During livestreams, Wang often points to the patterns of light and shadow cast by the brackets and says, "Don't these grids look like codes the ancients wrote to the sky? Every mortise and joint are a dialogue with time."
It is these seemingly casual yet poetic expressions that transform
dougong from a mere "structure" into a "language," turning ancient architecture into a gateway to cross-cultural understanding.
Wang Yongxian measures a structure of an ancient building Photo: Courtesy of Wang Yongxian
An academic pathIf short videos have brought Wang wider public recognition, what truly underpins it all is decades of sustained scholarly accumulation and fieldwork practice.
Wang produced a complete annotated translation and systematic interpretation of the Song Dynasty classic Yingzao Fashi, constructing a comprehensive theoretical framework for the study of ancient Chinese architecture through more than one million words of writing.
According to Wang, he has participated in surveys and key restoration projects involving tens of thousands of historical buildings across Shanxi Province. To obtain firsthand material, he once spent two years painstakingly copying nearly 1,000 square meters of ancient murals in Shanxi.
From Pingyao Ancient City's successful World Heritage application to a series of major cultural relic protection projects, his long-term, quiet dedication can be found behind many of these achievements.
Zhang Yin, a cultural relics and archaeology expert, told the Global Times that Wang Yongxian is not an isolated case.
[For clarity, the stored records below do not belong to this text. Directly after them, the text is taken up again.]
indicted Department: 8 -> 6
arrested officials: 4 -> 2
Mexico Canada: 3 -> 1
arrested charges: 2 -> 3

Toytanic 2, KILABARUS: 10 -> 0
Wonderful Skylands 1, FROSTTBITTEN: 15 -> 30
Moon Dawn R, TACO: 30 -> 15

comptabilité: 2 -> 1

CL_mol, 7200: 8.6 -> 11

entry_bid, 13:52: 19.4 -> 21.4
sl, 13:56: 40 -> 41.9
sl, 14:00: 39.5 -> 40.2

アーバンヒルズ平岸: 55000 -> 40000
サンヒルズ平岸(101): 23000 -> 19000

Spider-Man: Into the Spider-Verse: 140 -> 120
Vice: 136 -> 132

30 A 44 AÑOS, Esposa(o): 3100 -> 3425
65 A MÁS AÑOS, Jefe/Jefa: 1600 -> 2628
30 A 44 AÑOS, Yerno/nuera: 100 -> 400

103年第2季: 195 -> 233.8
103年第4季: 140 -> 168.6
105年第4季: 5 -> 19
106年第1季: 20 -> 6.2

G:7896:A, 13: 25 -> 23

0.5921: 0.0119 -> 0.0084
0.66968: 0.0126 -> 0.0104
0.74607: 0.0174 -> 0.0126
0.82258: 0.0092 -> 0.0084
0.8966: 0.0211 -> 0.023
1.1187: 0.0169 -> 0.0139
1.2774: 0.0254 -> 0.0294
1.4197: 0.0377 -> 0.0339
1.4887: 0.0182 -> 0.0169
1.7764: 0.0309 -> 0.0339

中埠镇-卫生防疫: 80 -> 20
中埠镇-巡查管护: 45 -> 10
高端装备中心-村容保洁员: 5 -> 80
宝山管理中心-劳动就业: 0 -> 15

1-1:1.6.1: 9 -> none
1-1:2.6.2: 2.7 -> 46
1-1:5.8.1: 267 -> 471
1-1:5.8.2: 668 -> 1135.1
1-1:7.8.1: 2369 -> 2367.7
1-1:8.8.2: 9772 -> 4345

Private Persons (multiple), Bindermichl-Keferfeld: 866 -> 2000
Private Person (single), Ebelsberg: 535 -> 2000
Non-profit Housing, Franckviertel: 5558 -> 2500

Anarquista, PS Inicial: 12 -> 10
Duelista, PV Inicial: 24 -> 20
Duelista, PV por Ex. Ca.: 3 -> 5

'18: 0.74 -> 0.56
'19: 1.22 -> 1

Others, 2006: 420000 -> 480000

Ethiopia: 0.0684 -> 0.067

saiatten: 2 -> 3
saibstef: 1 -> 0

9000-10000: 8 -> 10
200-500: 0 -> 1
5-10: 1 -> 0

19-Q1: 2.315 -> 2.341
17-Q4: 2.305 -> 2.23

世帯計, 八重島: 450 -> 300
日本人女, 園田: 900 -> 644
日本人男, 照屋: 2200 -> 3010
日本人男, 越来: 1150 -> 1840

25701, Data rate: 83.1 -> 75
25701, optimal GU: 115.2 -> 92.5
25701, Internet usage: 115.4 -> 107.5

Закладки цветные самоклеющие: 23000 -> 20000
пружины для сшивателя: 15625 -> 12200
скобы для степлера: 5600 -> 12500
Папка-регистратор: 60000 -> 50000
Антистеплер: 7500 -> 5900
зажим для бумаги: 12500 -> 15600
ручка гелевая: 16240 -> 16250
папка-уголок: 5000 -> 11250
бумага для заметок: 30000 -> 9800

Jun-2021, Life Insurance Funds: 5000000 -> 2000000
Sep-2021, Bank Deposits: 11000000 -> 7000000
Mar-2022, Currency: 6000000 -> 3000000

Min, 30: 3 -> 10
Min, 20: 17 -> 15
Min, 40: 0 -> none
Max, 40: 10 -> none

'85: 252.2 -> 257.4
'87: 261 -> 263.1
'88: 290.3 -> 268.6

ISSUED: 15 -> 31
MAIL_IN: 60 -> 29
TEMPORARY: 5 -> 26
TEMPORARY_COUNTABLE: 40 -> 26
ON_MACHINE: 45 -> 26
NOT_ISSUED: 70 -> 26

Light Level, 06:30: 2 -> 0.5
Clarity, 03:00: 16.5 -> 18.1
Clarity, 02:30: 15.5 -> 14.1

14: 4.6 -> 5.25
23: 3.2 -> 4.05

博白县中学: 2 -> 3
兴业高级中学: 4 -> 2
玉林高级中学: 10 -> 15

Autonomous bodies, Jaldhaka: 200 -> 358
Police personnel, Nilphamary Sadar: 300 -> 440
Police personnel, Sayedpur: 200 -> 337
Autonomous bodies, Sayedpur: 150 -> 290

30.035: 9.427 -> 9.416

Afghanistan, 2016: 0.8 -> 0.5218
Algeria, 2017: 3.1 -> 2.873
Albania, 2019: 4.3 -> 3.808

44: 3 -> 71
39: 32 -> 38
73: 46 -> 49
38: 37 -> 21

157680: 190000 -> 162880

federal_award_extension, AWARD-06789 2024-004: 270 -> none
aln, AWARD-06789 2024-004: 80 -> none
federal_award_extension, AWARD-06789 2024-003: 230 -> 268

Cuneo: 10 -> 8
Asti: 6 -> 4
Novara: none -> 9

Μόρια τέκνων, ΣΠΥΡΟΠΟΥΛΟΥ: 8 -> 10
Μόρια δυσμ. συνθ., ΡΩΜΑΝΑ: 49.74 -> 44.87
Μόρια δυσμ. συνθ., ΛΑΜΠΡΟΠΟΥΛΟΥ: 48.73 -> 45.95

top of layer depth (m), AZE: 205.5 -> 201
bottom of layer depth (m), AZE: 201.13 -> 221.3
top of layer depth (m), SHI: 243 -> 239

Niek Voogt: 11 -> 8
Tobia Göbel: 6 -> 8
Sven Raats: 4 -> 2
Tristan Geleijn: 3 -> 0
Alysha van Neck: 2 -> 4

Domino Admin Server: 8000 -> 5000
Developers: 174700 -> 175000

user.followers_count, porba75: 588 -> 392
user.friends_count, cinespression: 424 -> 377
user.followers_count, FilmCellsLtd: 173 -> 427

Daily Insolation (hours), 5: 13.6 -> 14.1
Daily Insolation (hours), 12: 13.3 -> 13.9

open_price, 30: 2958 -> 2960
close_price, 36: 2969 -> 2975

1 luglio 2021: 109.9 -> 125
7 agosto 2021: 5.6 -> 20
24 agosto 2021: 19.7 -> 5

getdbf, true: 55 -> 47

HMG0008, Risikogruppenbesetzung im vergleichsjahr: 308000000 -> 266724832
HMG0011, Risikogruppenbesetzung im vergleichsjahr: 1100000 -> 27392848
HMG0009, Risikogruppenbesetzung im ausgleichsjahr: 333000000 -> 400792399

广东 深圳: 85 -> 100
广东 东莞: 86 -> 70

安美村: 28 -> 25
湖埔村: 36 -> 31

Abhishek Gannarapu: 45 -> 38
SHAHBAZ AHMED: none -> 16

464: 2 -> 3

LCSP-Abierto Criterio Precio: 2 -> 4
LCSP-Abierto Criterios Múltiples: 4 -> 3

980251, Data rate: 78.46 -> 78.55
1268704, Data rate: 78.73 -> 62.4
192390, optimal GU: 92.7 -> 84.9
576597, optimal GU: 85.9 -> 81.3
It is precisely this generation - ancient architecture practitioners who have spent years walking along beams and working through wind and rain - that forms the "invisible support" enabling China's architectural heritage to endure to this day.
"They are often little known to the public; yet through surveying, restoration, documentation and research, they accumulate knowledge inch by inch," Zhang noted.
"Buildings will grow old, but the memory of looking up at a tower's shadow will not," he said.
What Wang safeguards is not only
dougong and ancient architecture themselves, but also an emerging possibility, one that brings those long hidden beams and blueprints into public view, and allows people centuries from now to still draw close to the wood and feel the warmth that has yet to fade.